Y todo hubiera seguido así de no ser por lo que Norberto llamó «terribles neuralgias» y yo «glitches debido a un sobrecalentamiento de mis microprocesadores», dos expresiones distintas de un mismo malestar. Un día, sin que nadie pudiera anticiparlo y sin causa aparente, ambos sentimos los primeros síntomas. Al mismo tiempo que Norberto empezó a sufrir leves dolores de cabeza comencé yo a padecer problemas de procesamiento. Quizá fuera un error de configuración o quizá fuera un error sobrevenido, el caso es que mientas para Norberto las molestias se convirtieron en dolores, para mí los fallos en el procesado llegaron a ser tan frecuentes que . En ambos casos alcanzaron tal intensidad que llegaron a ser incapacitantes. Norberto se retiraba a una sala oscura, alejado de todo estímulo; yo entraba en modo reserva de energía.

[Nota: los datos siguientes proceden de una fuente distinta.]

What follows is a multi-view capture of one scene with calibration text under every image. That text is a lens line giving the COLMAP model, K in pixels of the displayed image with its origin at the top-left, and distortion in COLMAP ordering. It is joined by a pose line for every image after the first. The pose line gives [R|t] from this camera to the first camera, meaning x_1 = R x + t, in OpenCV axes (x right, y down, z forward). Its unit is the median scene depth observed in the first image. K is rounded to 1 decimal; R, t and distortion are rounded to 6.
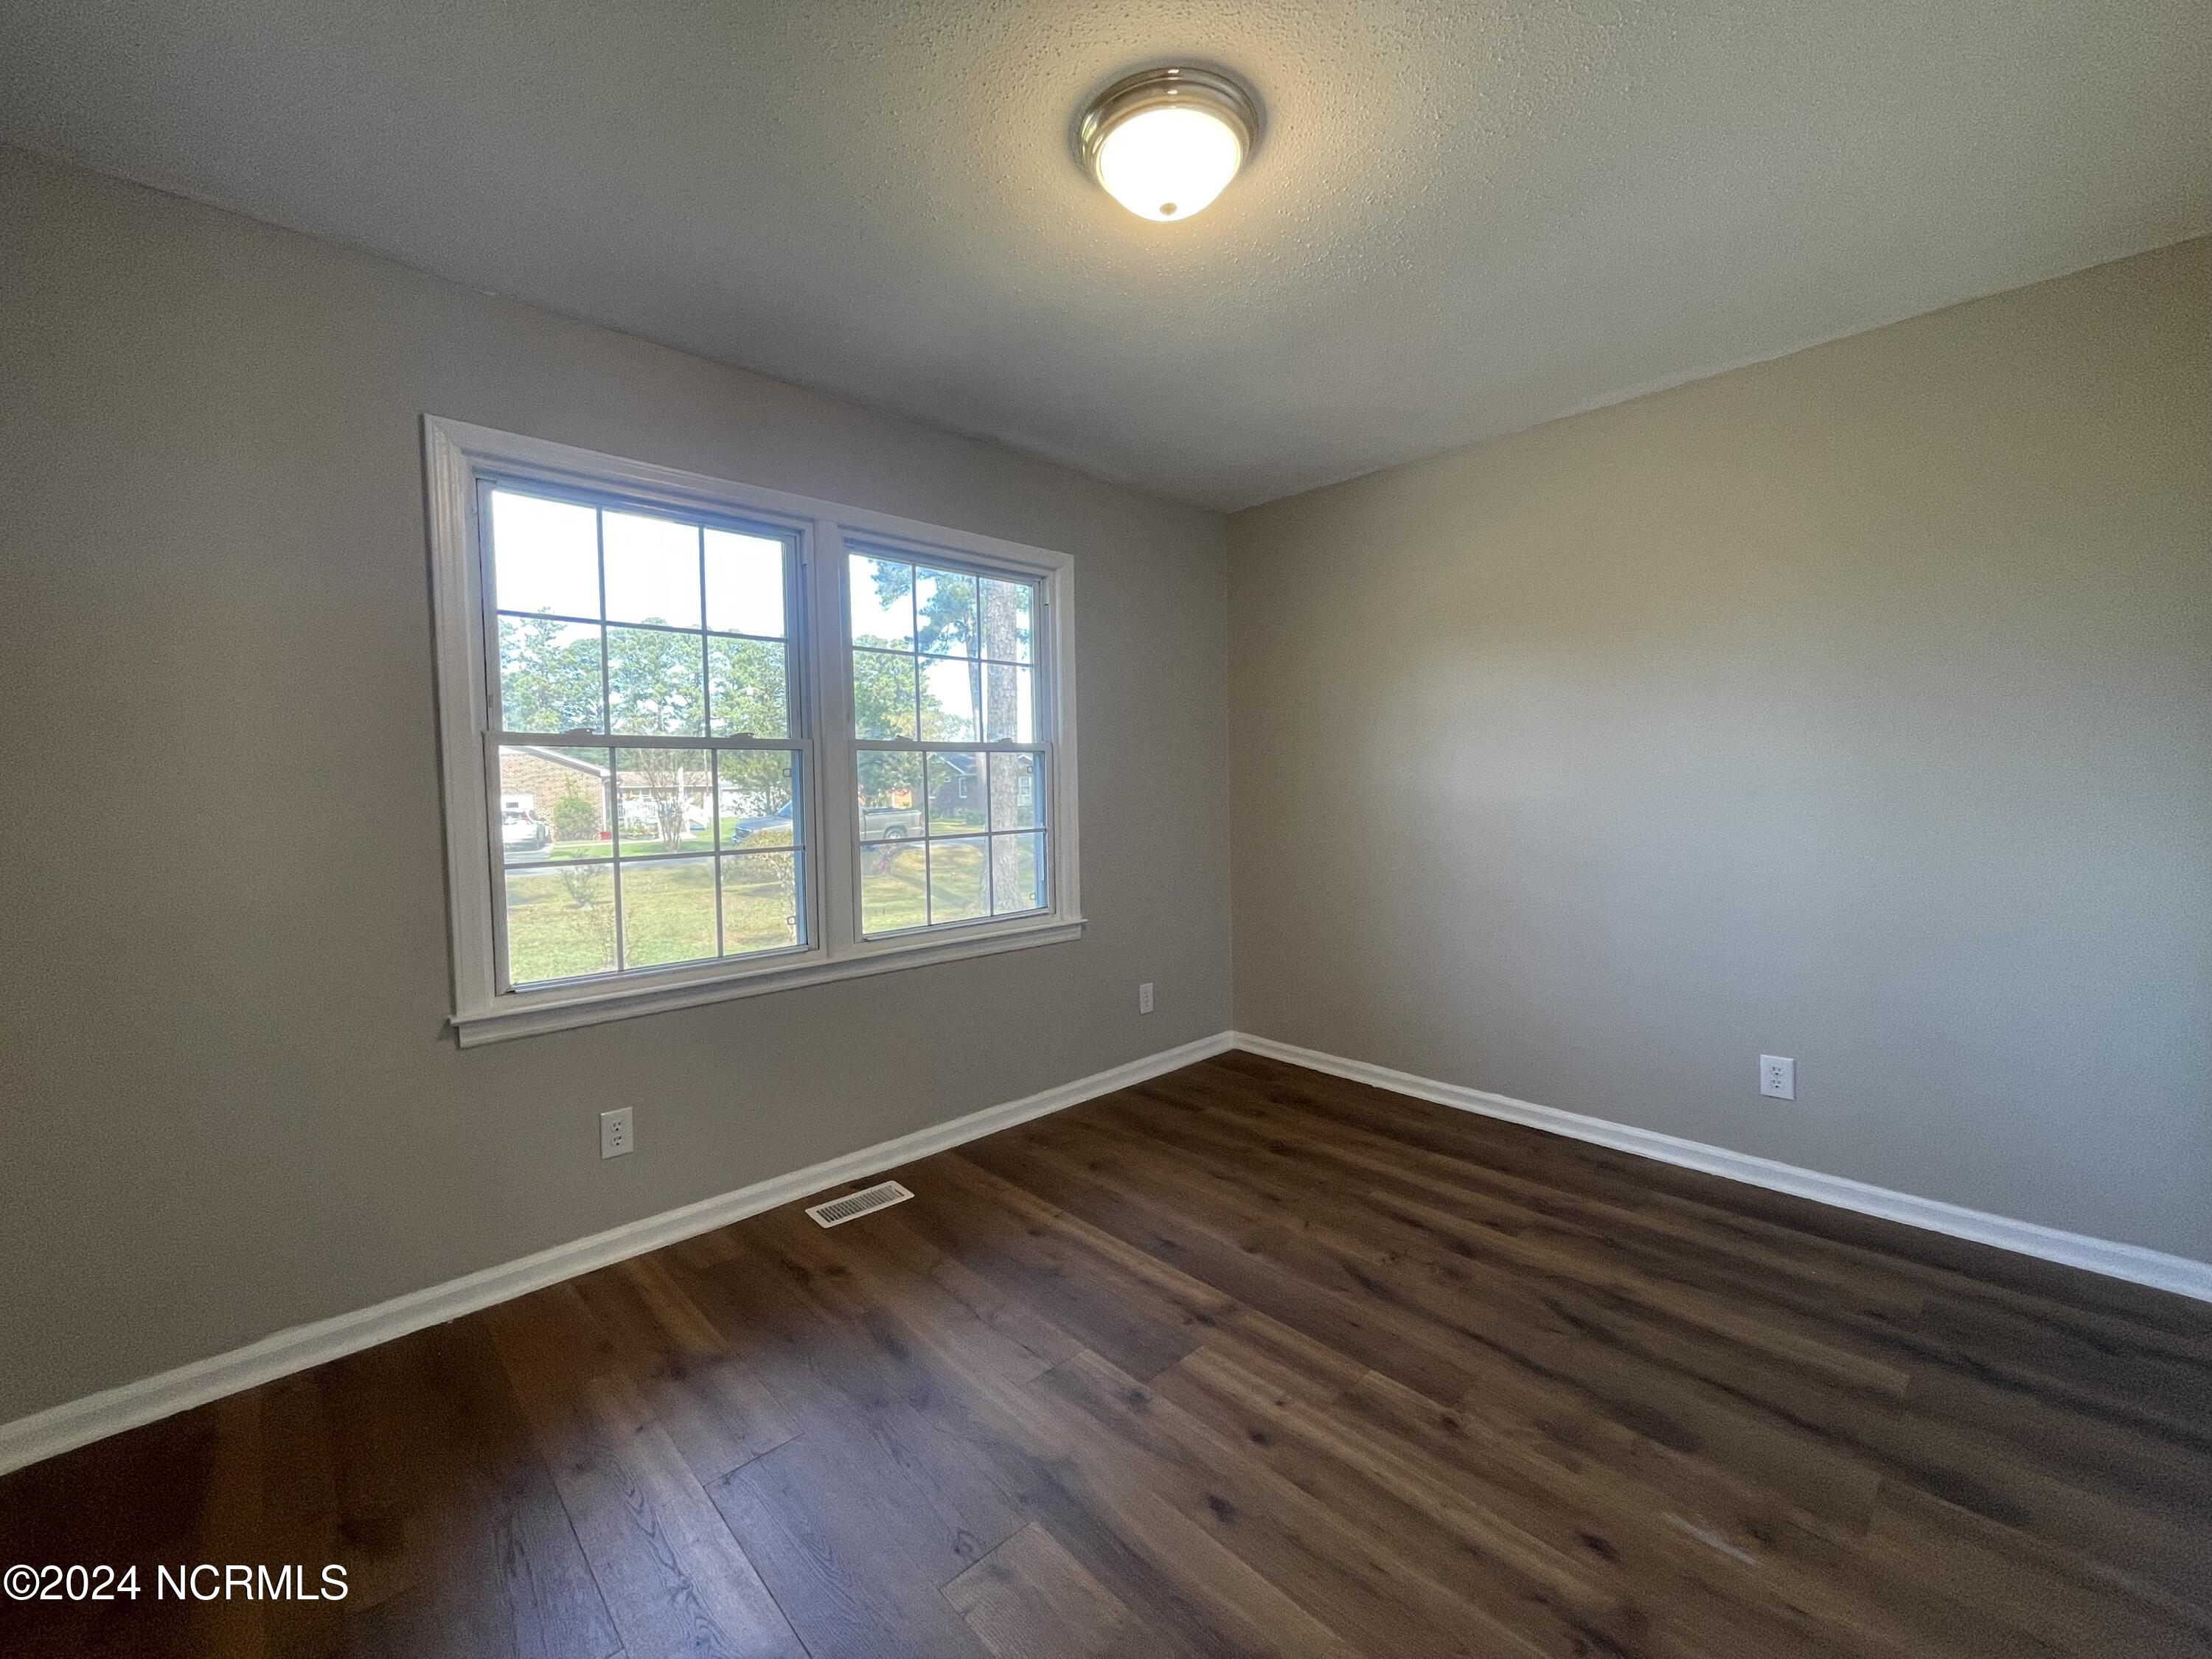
lens RADIAL K [[877.3, 0, 1106.0], [0, 877.3, 829.5], [0, 0, 1]] dist [-0.011959, 0.000037]
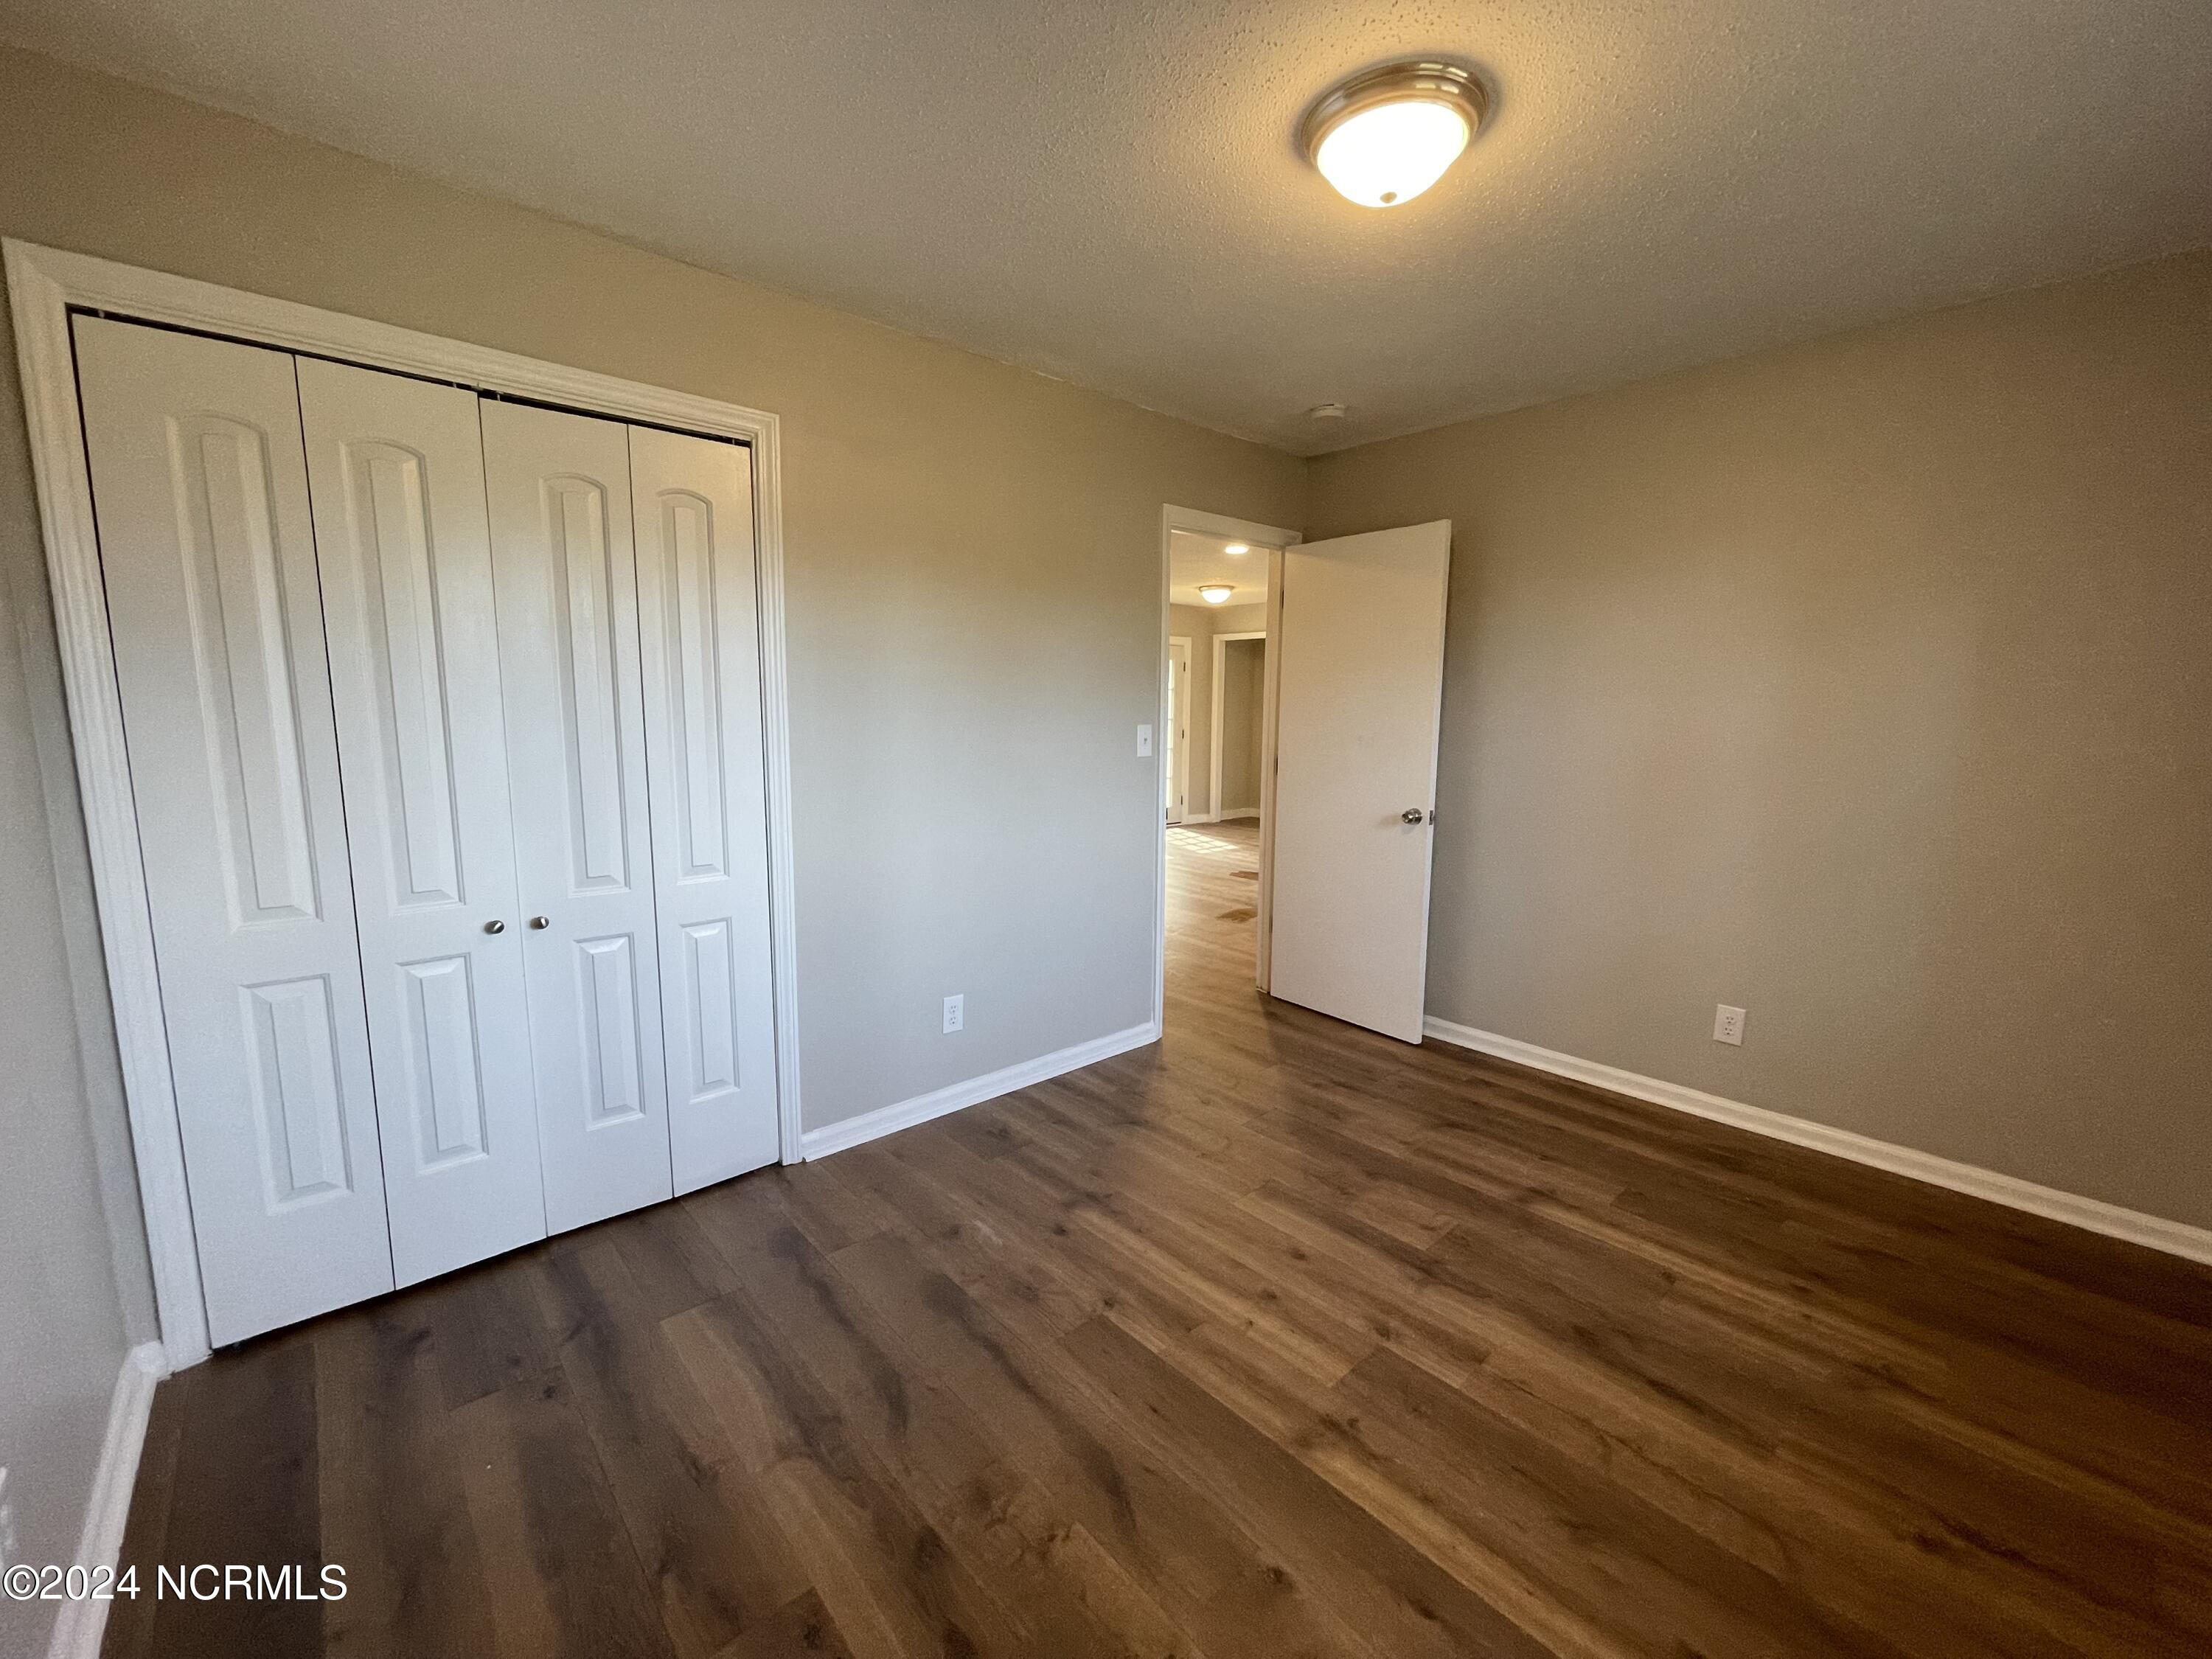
lens RADIAL K [[877.3, 0, 1106.0], [0, 877.3, 829.5], [0, 0, 1]] dist [-0.011959, 0.000037]
pose [[-0.999440, 0.008268, 0.032420, 0.328384], [0.014342, 0.981313, 0.191881, -0.165369], [-0.030228, 0.192238, -0.980883, 1.891232]]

Así continuamos durante unos meses, hasta que por fin los técnicos decidieron intervenir: el experimento era demasiado costoso como para permitirse tiempos muertos. Empezó un desfile de pruebas. Malebranche en laboratorio; yo en el taller. Resonancias, radiografías, contrastes… no hubo dendrita de la parte biológica del cerebro que no fuera analizada; escáneres, cálculo de pi, algoritmos de ordenación… no hubo nanogramo de sílice de la parte digital del cerebro que no fuera testada. Pero, a pesar de lo exhaustivo de las pruebas, no se pudo obtener un diagnóstico claro. «El problema debe estar en las conexiones entre ambas partes del cerebro –auguró un técnico–, pero dada la cantidad de enlaces y lo imbricado de las mismas, la tarea es inmanejable, nos llevaría más tiempo que vida humana va a haber en el planeta…»
«Quizá si conectamos otra red neuronal, sea capaz de encontrar el problema…», arguyó otro.
«Imposible –sentenció un tercero–. Si el problema son las conexiones entre cerebros, ¿qué nos garantiza que no suceda lo mismo con el nuevo cerebro? Tendríamos que conectar un cuarto; y también podría suceder lo mismo… y así en un bucle infinito.»
Aquella conclusión dio por concluida la investigación. Dado que el diagnóstico parecía imposible, había que cambiar de estrategia y optar por soluciones paliativas. Aliviar los síntomas en vez de remediar la enfermedad. Y en eso estamos. Esta mañana, a las 08:00 am en punto, ambos estábamos listos; él otra vez en el quirófano, yo otra vez en el taller. Pero aún estamos esperando que suceda algo. Y ya llevamos aquí más de 7 horas. Esperando. Por lo visto, médicos e ingenieros no se ponen de acuerdo si, dado que el dolor/sobrecalentamiento se deben a una misma causa, hay que suministrar analgésicos. Si a los dos o sólo a uno, y si sólo a uno, a quién.